Запись длилась минут пятнадцать, и четырнадцать из них Денис слушал старика, стоя прямо напротив экрана. Никогда он не слушал так внимательно ни Гарвардских учителей, ни друзей, ни любовниц.

— Где это говно?! — обернулся к отцу Денис, как только запись закончилась. — Я убью его!

— Я убью его, — сказал Кирилл, акцентируя ударения на «я». Он успел налить себе стакан бурбона, пригубить и сейчас с нескрываемым удовольствием наблюдал сынулю в бешенстве. Может быть, из щенка и выйдет толк? Может быть, его империя не пропадет даром? Может быть, парень заинтересуется, наконец, чем-то, кроме ублажения гениталий? Может быть.

— Я убью его, — повторил Кирилл. — Но эта паскуда уже сделала свое дело.

— Надо послать… — начал Денис.

— Тихо! — перебил отец. Впрочем, уже добродушно. Да, сынок его красив и вполне себе умен, но отцовского опыта выбираться из дерьма у него нет. Кириллу нравилось это чувство — превосходства. — Это выложил какой-то ростовский блогер-дебил. Я уже позвонил кому надо. Моего старого приятеля доставят сюда к утру — он уже у нас. С ним я разберусь. Но вот с записью… Я уже связался со всеми, с кем только можно, вплоть до Цукерберга. И все говорят, лучше всего, если запись удалит сам этот блогер, — на слове «блогер» Кирилл сплюнул на чистейший мраморный пол. Пальцы достали из внутреннего кармана пачку «беломора», Кирилл закурил. — Можно и без него, не вопрос, но запись вроде этой, как правило, записывают и как-то разпостивают…

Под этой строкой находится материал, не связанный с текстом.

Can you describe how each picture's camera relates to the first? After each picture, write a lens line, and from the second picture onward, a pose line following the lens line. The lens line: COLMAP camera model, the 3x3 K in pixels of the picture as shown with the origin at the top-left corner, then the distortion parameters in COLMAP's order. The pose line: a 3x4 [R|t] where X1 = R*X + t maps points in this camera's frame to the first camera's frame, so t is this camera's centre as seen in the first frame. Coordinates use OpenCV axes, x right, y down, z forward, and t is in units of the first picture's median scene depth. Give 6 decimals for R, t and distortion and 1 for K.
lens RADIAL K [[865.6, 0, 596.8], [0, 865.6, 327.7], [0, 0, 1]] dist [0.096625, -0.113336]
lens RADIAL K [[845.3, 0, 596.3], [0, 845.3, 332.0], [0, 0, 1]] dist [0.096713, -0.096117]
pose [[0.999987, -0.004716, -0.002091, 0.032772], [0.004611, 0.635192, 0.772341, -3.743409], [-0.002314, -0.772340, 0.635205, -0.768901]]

— Репостят, — подсказал Денис. Он успокоился и был весь внимание.

— Пускай так, — поморщился Кирилл. — Короче, компьютерщики сказали, лучше пусть он сам удалит эту запись. Если это сделают они, он тут же может запилить еще раз и потом еще раз, короче, ее распространение будет только шире, если ее внезапно удалят. В любом случае, они взломают его через сутки — уже работают над этим, но сукина сына надо найти, отобрать запись и подвесить за яйца на самом высоком шпиле Ростова-на-Дону. Я бы и сам этим занялся, но я в компьютерах не шарю, тебе виднее будет. Все копии сотрешь. Идиота в расход. Друзей идиота — в расход. Всех, кто был на записи идиота — в расход. Если понадобится, всех видевших запись — в расход. Но это потом.

Он швырнул окурок прямо на пол, запил дым вискарем и пошел к столу.

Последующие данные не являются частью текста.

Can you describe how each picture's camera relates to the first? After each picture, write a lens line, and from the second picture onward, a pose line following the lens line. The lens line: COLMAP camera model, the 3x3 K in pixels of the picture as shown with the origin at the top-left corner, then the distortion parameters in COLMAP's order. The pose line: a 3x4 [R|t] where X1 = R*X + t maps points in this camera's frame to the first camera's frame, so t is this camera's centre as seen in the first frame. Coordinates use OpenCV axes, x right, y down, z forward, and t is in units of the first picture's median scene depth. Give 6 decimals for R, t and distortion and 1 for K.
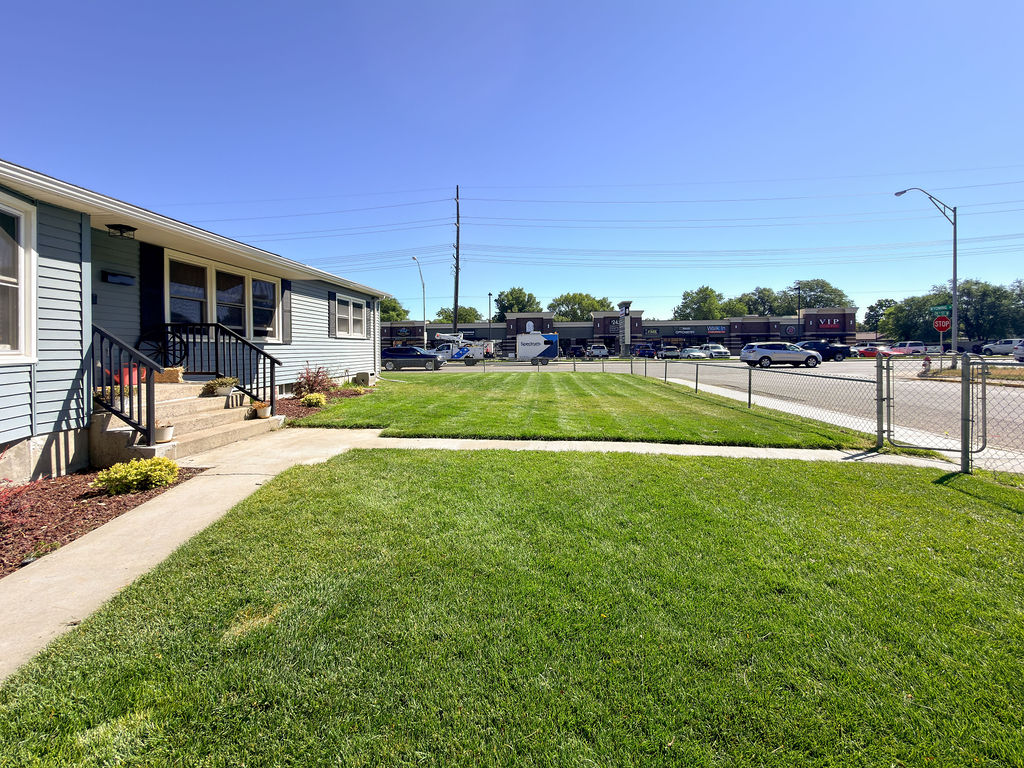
lens RADIAL K [[397.2, 0, 512.0], [0, 397.2, 384.0], [0, 0, 1]] dist [0.000926, 0.000041]
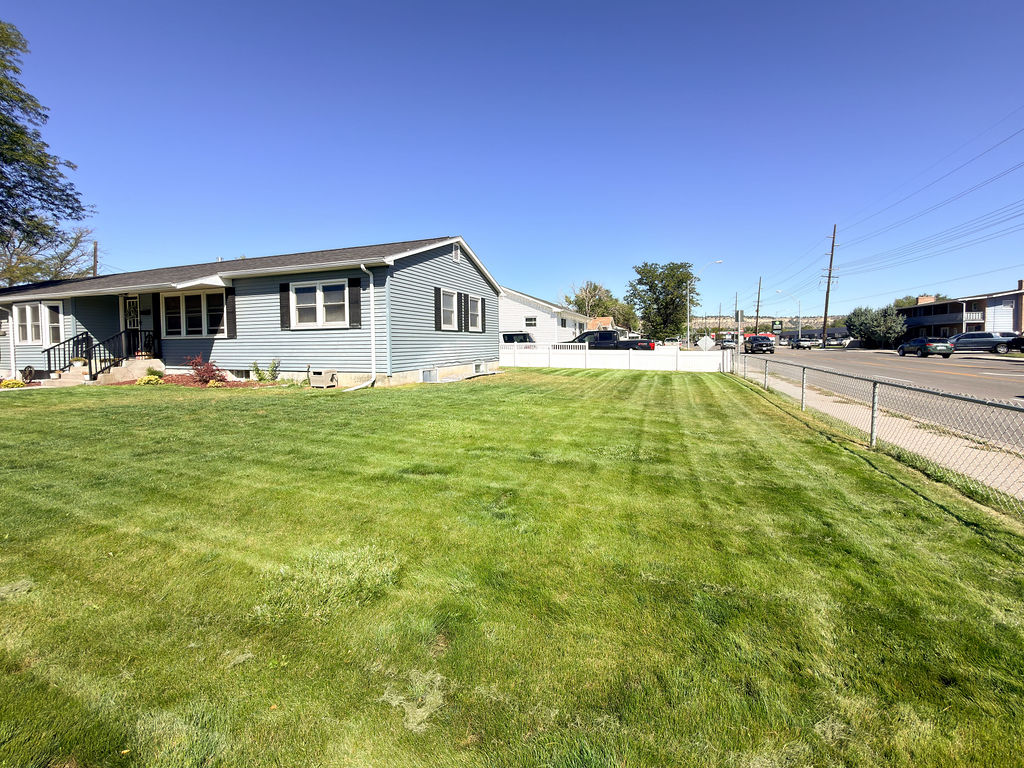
lens RADIAL K [[416.5, 0, 515.9], [0, 416.5, 364.4], [0, 0, 1]] dist [-0.001068, -0.000594]
pose [[-0.269893, 0.058209, -0.961129, 0.446666], [-0.079194, 0.993447, 0.082404, -0.192366], [0.959628, 0.098356, -0.263515, 2.141168]]
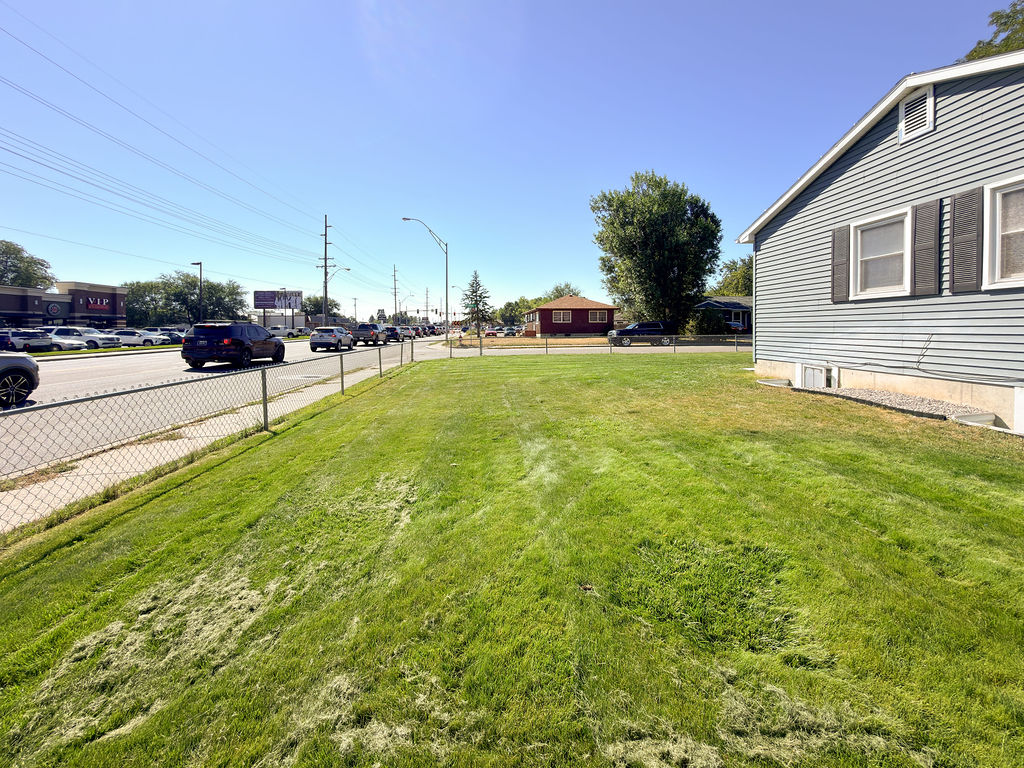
lens RADIAL K [[408.7, 0, 512.0], [0, 408.7, 384.0], [0, 0, 1]] dist [0.000908, 0.000153]
pose [[-0.150411, -0.124208, 0.980790, -1.385900], [0.096434, 0.985502, 0.139594, -0.187060], [-0.983909, 0.115578, -0.136252, 2.250797]]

— Этой ночью его не оказалось дома, но нам повезло, — продолжил Кирилл. — Его пробили и, оказывается, этого блогера завтра ожидают в Москве на программе у Урганта.

— Ничего себе, — присвистнул Денис. — Такой он популярный, что ли?

— Как мне сказали, один из самых-самых, — усмехнулся Кирилл. — И плевать на него. Встреть его. Привези сюда. Оторви ему что-нибудь и пусть он удалит всё. Потом убей. И это надо сделать до обеда. Твои ребята справятся или надо звать моих?

— Справятся, — ответил Денис твердо. Его черные глаза глядели на предмет в руках отца. Невзрачная штуковина, давшая их семье всё.

— Я знаю, ты хотел бы попробовать, верно? — спросил Кирилл, его усмешка стала шире, по складкам жира на животе пробежала волна. — Это очень опасно, сынок. Когда я в последний раз воспользовался этой штукой… я не рассказывал тебе, как умерла твоя мать?

Смуглая кожа сына потемнела сильнее. Отец почти никогда не рассказывал о матери. Его охватило волнение.